• _PROMPT 1_:
Please reproduce the passage of the clustering function documentation that begins at "#' @param ClustMeth" and ends after "n = nrow(x))".
• _PROMPT 2_:
Carry the clustering function documentation forward from its final line.

• _SUPPLIED PASSAGE_:
________

R/Clustering.R

Defines functions Clustering

Documented in Clustering

#' Clustering
#' @description This function serves to clustering data analysis using diverse methods and ploting diverses graphs
#' @param Y a numeric matrix or a data frame with all numeric columns (Ex:consumers scores)
#' @param ClustMeth Clustering method that must be "hierarchical", "diana", "kmeans", "sota", "pam", "clara" or "som"
#' @param k integer, the number of clusters. It is required that 0<k<n where n is the number of observations (i.e., n = nrow(x))
#' @param Sotadismethod character string specifying the metric to be used for calculating dissimilarities between observations for Sota method.It could be "euclidean" or "correlation"
#' @param Pdismethod  character string specifying the metric to be used for calculating dissimilarities between observations for PAM method.It could be "euclidean" or "manhattan"
#' @param Cdismethod character string specifying the metric to be used for calculating dissimilarities between observations for Clara method.It could be "euclidean","manhattan" or "jaccard"

________

• _PROVIDED DATA_:
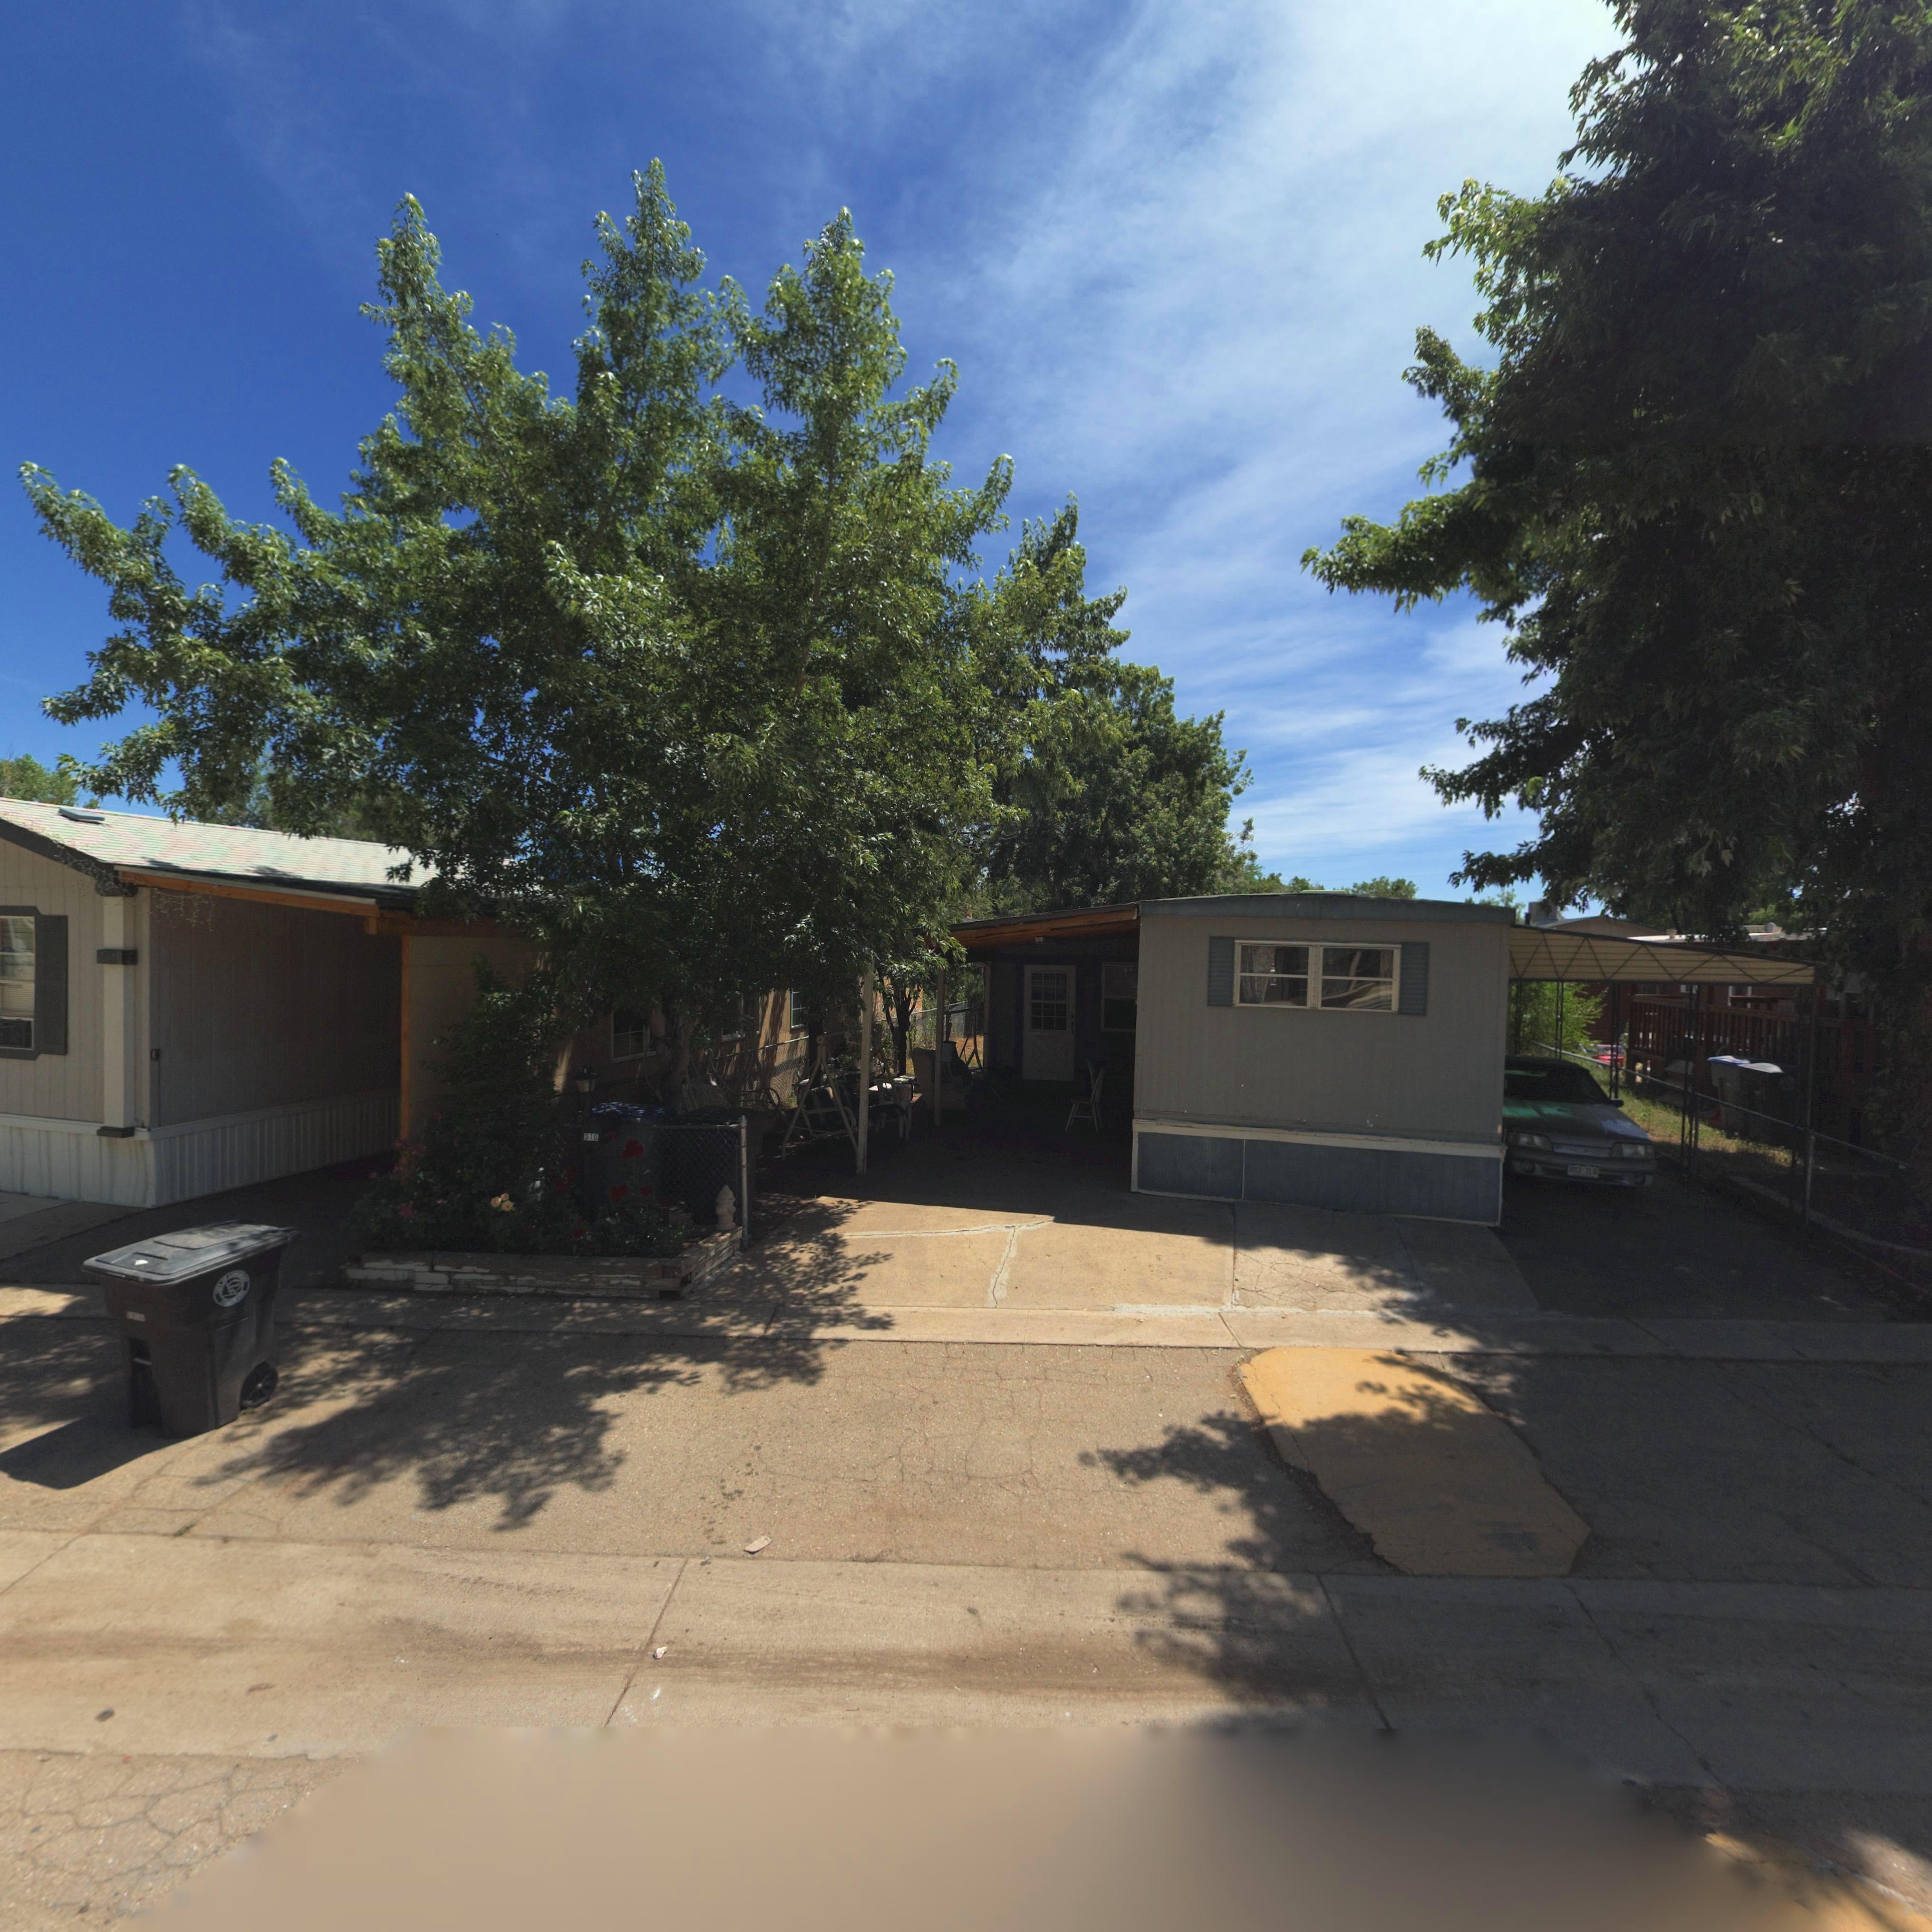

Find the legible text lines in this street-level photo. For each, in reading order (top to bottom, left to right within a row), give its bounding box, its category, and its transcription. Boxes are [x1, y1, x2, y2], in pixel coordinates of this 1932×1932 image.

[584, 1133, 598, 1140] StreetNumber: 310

________

• _WRITTEN RESPONSE 1_:
#' @param ClustMeth Clustering method that must be "hierarchical", "diana", "kmeans", "sota", "pam", "clara" or "som"
#' @param k integer, the number of clusters. It is required that 0<k<n where n is the number of observations (i.e., n = nrow(x))

• _WRITTEN RESPONSE 2_:
#' @param Ddismethod character string specifying the metric to be used for calculating dissimilarities between observations for Diana method.It could be "euclidean" or "manhattan"
#' @param Hdismethod  The method to calculate a dissimilarity structure as produced by dist for hierarchical method.It could be :"aitchison", "euclidean", "maximum", "manhattan", "canberra","binary" or "minkowski"
#' @param Hmethod the agglomeration method to be used ,should be "single", "complete", "average", "mcquitty", "ward.D", "ward.D2", "centroid" or "median"
#' @param Graph  TRUE if you want to visualize the dendrogram (only for Hierarchical and Diana methods )
#' @param VarCart  TRUE if you want to visualize Variables's representation
#' @param IndCart  TRUE if you want to visualize Distribution of consumers
#'
#' @return  Graph,IndCart,VarCart,classes
#' @export
#' @import FactoMineR
#' @import factoextra
#' @import cluster
#' @import clValid
#' @import kohonen
#' @import grDevices
#' @examples
#'
#'  library(ClusteringR)
#'  cl=Clustering(Y=t(hedo),ClustMeth='hierarchical',
#'  k=3,Hdismethod='euclidean',Hmethod="ward.D2",
#'  Graph=FALSE,VarCart=FALSE,IndCart=FALSE)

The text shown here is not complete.